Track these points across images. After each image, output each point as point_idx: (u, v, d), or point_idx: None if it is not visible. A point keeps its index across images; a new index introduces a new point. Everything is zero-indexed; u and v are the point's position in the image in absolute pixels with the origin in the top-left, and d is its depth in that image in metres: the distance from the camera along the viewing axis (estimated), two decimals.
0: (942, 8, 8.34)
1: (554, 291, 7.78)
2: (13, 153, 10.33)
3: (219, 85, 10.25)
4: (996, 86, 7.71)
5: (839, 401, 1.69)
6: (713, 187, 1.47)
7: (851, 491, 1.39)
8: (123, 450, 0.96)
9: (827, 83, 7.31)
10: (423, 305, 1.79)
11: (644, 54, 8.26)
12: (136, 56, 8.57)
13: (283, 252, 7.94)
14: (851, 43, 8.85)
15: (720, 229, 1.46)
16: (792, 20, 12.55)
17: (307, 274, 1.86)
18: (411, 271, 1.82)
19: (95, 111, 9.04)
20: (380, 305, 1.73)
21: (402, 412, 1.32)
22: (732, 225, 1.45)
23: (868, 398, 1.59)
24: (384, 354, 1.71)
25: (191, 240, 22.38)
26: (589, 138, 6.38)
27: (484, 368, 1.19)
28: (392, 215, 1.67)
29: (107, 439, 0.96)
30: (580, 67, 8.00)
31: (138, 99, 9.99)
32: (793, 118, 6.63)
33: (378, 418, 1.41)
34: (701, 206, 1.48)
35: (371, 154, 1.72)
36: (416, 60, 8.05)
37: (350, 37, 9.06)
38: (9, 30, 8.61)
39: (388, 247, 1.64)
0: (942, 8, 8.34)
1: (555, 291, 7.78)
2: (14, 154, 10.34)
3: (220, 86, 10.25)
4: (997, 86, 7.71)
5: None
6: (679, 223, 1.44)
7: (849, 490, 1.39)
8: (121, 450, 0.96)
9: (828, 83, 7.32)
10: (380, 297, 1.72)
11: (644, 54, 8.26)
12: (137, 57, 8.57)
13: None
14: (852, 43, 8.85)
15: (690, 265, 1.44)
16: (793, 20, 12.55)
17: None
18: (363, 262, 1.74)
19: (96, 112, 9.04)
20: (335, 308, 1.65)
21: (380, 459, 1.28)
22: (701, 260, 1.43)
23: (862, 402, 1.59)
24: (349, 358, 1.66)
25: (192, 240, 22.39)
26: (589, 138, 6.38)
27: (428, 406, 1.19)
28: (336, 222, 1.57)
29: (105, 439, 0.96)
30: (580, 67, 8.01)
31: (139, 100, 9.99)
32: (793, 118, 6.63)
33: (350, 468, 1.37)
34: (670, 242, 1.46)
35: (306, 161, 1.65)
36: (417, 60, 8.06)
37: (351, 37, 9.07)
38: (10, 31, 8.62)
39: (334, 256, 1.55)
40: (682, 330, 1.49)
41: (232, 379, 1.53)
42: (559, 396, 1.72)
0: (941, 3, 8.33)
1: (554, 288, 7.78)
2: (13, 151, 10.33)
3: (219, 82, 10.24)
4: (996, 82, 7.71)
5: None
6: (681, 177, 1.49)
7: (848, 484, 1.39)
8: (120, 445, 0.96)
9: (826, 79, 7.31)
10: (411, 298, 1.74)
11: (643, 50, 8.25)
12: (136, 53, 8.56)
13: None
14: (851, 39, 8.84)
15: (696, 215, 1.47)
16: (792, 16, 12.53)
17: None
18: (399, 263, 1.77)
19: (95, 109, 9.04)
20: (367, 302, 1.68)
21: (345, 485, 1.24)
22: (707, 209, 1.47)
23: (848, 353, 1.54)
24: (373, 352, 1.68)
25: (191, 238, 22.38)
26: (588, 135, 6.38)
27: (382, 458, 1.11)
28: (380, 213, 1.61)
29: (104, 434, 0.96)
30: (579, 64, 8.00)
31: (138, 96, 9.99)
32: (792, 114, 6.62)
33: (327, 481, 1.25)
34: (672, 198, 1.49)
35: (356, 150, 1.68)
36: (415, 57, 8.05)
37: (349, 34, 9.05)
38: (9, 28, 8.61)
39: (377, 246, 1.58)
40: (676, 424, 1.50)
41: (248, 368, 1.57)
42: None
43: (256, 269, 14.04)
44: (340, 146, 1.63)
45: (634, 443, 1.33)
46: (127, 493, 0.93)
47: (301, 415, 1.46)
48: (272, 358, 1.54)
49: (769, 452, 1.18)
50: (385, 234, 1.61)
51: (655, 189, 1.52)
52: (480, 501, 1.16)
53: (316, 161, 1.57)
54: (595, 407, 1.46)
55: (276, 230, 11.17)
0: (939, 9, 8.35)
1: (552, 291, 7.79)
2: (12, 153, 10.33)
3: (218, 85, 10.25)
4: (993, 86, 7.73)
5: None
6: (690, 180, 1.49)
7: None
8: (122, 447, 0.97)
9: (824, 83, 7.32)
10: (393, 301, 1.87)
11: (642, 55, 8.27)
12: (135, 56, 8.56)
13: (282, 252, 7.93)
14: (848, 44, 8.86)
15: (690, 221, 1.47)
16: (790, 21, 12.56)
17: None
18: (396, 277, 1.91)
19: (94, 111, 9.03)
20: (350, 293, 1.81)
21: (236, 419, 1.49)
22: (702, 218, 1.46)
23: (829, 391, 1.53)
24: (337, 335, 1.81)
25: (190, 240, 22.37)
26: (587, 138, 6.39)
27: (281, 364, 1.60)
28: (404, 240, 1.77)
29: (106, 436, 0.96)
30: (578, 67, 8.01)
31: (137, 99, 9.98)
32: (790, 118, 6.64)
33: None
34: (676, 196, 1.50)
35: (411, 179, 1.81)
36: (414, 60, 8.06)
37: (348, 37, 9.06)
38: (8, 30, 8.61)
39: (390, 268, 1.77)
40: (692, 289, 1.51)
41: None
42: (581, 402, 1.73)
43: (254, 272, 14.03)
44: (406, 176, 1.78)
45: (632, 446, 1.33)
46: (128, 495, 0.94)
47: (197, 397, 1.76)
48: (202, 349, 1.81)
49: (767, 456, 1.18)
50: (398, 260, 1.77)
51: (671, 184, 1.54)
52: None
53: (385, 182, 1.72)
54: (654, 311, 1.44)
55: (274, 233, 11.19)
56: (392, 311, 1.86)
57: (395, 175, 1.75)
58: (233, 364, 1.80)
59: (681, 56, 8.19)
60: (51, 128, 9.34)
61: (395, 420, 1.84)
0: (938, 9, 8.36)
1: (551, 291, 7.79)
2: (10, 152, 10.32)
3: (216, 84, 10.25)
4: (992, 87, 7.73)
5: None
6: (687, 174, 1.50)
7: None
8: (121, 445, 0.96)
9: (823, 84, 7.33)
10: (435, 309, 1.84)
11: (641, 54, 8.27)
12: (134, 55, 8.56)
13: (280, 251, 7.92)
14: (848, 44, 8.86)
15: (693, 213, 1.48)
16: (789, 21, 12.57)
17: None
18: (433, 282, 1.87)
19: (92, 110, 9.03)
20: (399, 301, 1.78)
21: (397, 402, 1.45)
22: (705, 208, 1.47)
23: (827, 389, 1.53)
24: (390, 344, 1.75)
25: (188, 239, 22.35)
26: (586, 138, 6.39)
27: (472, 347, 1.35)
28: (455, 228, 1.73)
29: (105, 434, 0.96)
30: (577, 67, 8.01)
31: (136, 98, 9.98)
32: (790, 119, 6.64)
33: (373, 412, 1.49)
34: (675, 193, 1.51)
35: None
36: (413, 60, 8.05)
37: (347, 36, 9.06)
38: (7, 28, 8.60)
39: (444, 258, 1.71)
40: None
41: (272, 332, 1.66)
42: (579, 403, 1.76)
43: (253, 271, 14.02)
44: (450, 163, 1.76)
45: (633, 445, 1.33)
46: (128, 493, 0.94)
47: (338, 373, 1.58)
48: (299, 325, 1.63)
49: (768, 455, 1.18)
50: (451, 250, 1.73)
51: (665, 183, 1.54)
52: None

• [WORK TASK]
From the records above, print exactly the lines that run from the line with "40: (682, 330, 1.49)" to the line with "54: (595, 407, 1.46)", inclusive.

• [TASK RESPONSE]
40: (682, 330, 1.49)
41: (232, 379, 1.53)
42: (559, 396, 1.72)
0: (941, 3, 8.33)
1: (554, 288, 7.78)
2: (13, 151, 10.33)
3: (219, 82, 10.24)
4: (996, 82, 7.71)
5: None
6: (681, 177, 1.49)
7: (848, 484, 1.39)
8: (120, 445, 0.96)
9: (826, 79, 7.31)
10: (411, 298, 1.74)
11: (643, 50, 8.25)
12: (136, 53, 8.56)
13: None
14: (851, 39, 8.84)
15: (696, 215, 1.47)
16: (792, 16, 12.53)
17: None
18: (399, 263, 1.77)
19: (95, 109, 9.04)
20: (367, 302, 1.68)
21: (345, 485, 1.24)
22: (707, 209, 1.47)
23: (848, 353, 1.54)
24: (373, 352, 1.68)
25: (191, 238, 22.38)
26: (588, 135, 6.38)
27: (382, 458, 1.11)
28: (380, 213, 1.61)
29: (104, 434, 0.96)
30: (579, 64, 8.00)
31: (138, 96, 9.99)
32: (792, 114, 6.62)
33: (327, 481, 1.25)
34: (672, 198, 1.49)
35: (356, 150, 1.68)
36: (415, 57, 8.05)
37: (349, 34, 9.05)
38: (9, 28, 8.61)
39: (377, 246, 1.58)
40: (676, 424, 1.50)
41: (248, 368, 1.57)
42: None
43: (256, 269, 14.04)
44: (340, 146, 1.63)
45: (634, 443, 1.33)
46: (127, 493, 0.93)
47: (301, 415, 1.46)
48: (272, 358, 1.54)
49: (769, 452, 1.18)
50: (385, 234, 1.61)
51: (655, 189, 1.52)
52: (480, 501, 1.16)
53: (316, 161, 1.57)
54: (595, 407, 1.46)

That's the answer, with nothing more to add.